Task to complete:
Track down every line below that holds "elbow" and copy it.

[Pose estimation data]
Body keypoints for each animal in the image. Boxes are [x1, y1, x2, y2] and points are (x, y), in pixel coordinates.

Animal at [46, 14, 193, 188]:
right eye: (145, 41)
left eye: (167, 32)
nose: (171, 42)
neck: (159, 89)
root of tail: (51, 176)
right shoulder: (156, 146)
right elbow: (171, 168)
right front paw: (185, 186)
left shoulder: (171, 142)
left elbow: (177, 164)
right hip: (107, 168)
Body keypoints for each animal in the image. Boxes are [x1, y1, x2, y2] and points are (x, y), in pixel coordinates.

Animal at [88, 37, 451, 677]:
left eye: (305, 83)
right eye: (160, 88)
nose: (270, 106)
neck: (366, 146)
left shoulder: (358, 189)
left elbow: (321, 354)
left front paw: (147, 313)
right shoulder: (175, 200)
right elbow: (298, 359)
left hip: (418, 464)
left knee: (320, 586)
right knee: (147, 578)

* * *

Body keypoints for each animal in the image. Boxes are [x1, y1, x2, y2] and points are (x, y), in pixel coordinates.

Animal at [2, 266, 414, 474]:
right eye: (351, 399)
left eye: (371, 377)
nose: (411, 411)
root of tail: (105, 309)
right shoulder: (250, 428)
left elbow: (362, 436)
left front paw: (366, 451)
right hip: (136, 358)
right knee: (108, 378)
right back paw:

Solution for this exercise:
right elbow: (171, 168)
left elbow: (177, 164)
left elbow: (321, 354)
right elbow: (298, 359)
left elbow: (362, 436)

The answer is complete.